Overexpression of Renin-B Induces Warburg-like Effects That Are Associated with Increased AKT/mTOR Signaling

• Main Authors: Ameling, S. (Author), Bennewitz, J. (Author), Golchert, J. (Author), Hartmann, M. (Author), Hoffmann, N. (Author), Peters, J. (Author), Staar, D. (Author), Völker, U. (Author), Wanka, H. (Author)
• Format: Article
• Language: English
• Published: MDPI 2022
• Subjects: AKT/mTOR signaling; cytosolic renin; H9c2 cells; transcriptome analysis; Warburg effect
• Online Access: View Fulltext in Publisher

 The classical secretory renin-a is known to be involved in angiotensin generation, thereby regulating not only blood pressure, but also promoting oxidative stress as well as apoptotic and necrotic cell death. In contrast, another cytosolic renin isoform named renin-b has been described, exerting protective effects under ischemia-related conditions in H9c2 cardiomyoblasts. Using microarray-based transcriptome analyses, we aimed to identify the signaling pathways involved in mediating cardioprotection in H9c2 cells overexpressing renin-b. By transcriptome profiling, we identified increased gene expression of several genes encoding glycolytic enzymes and glucose transporters, while the transcript levels of TCA-cycle enzymes were decreased.

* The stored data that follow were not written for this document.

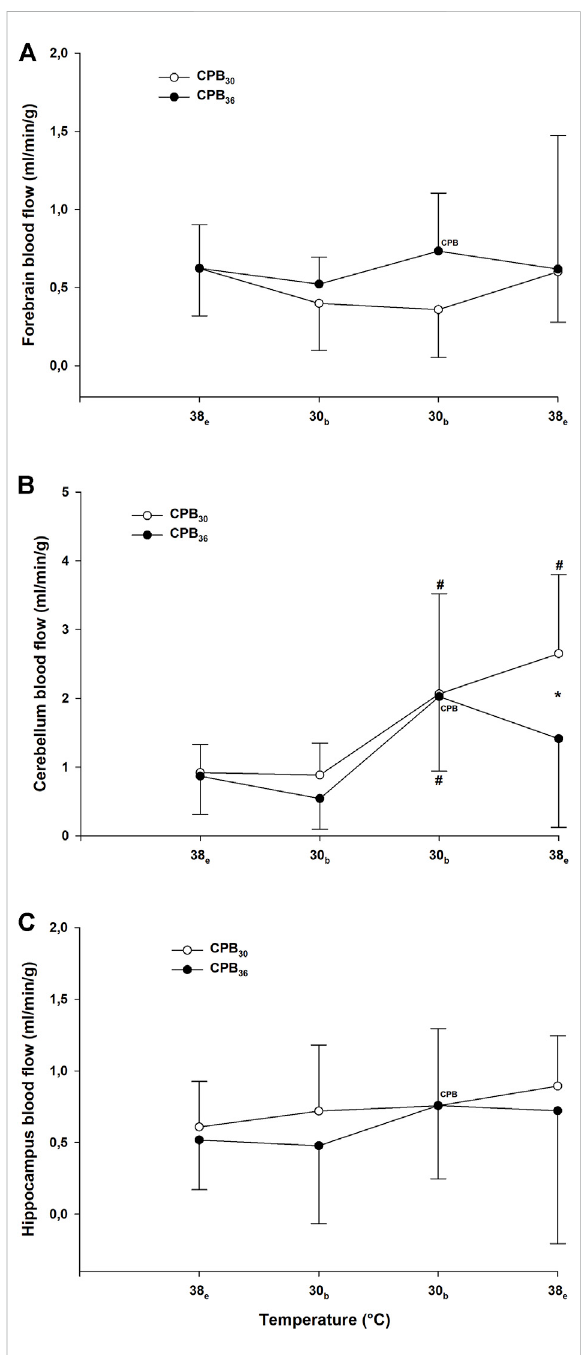
FIGURE 5 Cerebral blood fl ow. (A) : forebrain; (B) : cerebellum; (C) : hippocampus. Temperature measured in: e – esophagus; b – bladder. Data presented as mean and SD. # p < 0.05 vs. intragroup baseline; * p < 0.05 vs corresponding value in another group; CPB – variables measured during ongoing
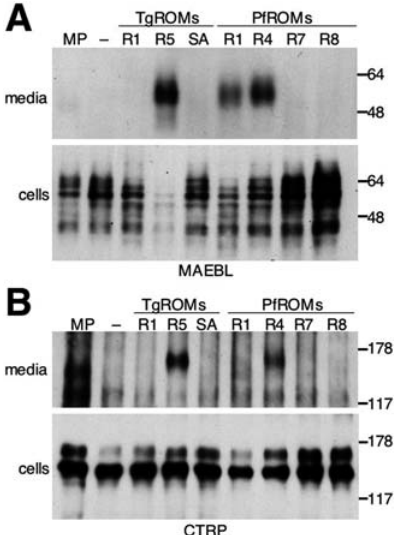
Figure 8. Cleavage of MAEBL and CTRP Adhesins, Which Are Required for Invasion of Mosquito Cells, by Parasite Rhomboid Enzymes GFP-tagged MAEBL (A) and CTRP (B) were cotransfected with each rhomboid, and conditioned media were analyzed by anti-GFP Western. Molecular weight standards in kDa are denoted to the right of each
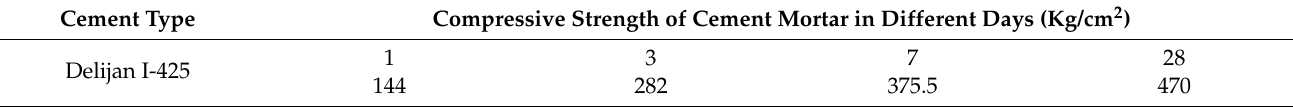
Table 4. Mechanical properties of cement mortar.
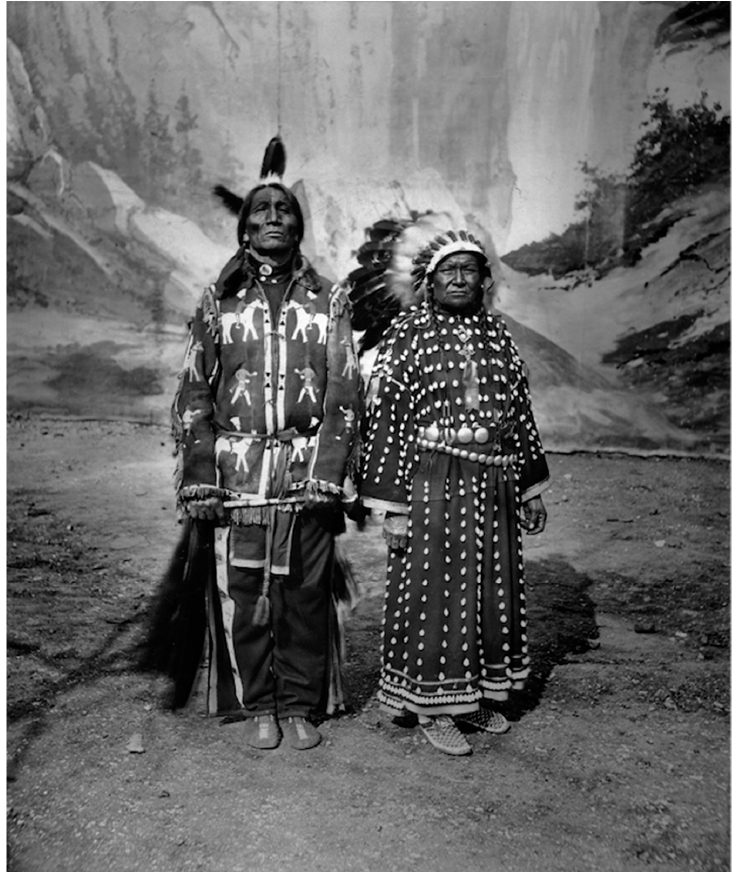
Figure 12. It ȟ ú ŋ kasa ŋ Glešká and Ȟ an ŋ té It ȟ ú ŋ kasa ŋ Glešká in London, 1909, photographic print, 29 cm × 24 cm, Denver Public Library, X-32146. Photograph used by permission of Denver Public Library.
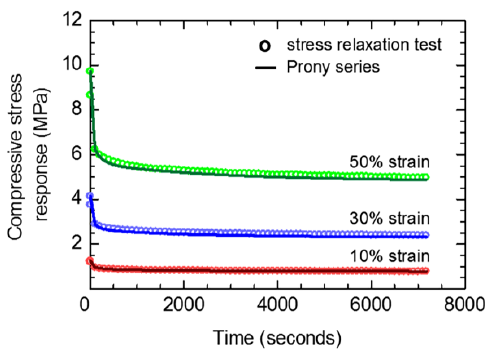
Figure 10. Comparisons between compressive stress responses of disc-A during viscoelastic period estimated from Prony series and those of experiments.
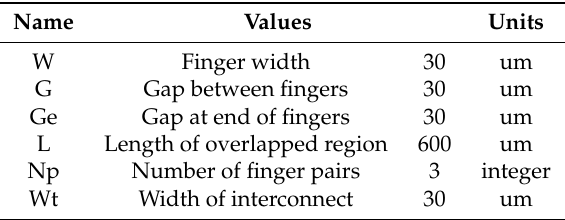
Figure 7. Geometry layout of the microstrip interdigital capacitor. Table 4. Parameters of microstrip interdigital capacitor.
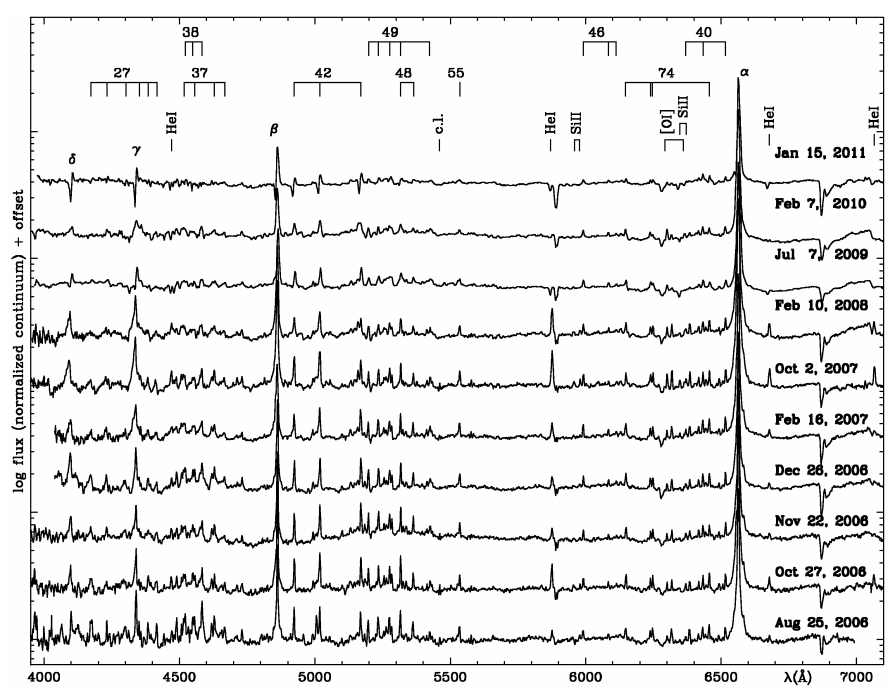
Fig. 3. Spectroscopic monitoring in low resolution of BF Cyg since the onset of the outburst. Spectra are continuum normalized and plotted on a logarithm (cid:13)ux scale. Principal emission lines are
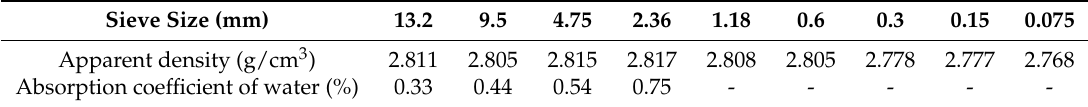
Table 2. Properties of aggregate.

Complementing data from metabolic analyses revealed enhanced glucose consumption and lactate accumulation due to renin-b overexpression. Renin-b overexpression further stimulated AKT/mTOR signaling, where numerous genes involved in this pathway showed altered transcript levels. For AKT, we also detected enhanced phosphorylation levels by means of Western blotting, suggesting an activation of this kinase. Moreover, analysis of the ROS levels identified an increase in ROS accumulation in renin-b-overexpressing cells. Altogether, our data demonstrate that renin-b overexpression induces the metabolic remodeling of H9c2 cells similar to that seen under oxygen deprivation. This metabolic phenotype exerting so-called aerobic glycolysis is also known as the Warburg effect. © 2022 by the authors. Licensee MDPI, Basel, Switzerland.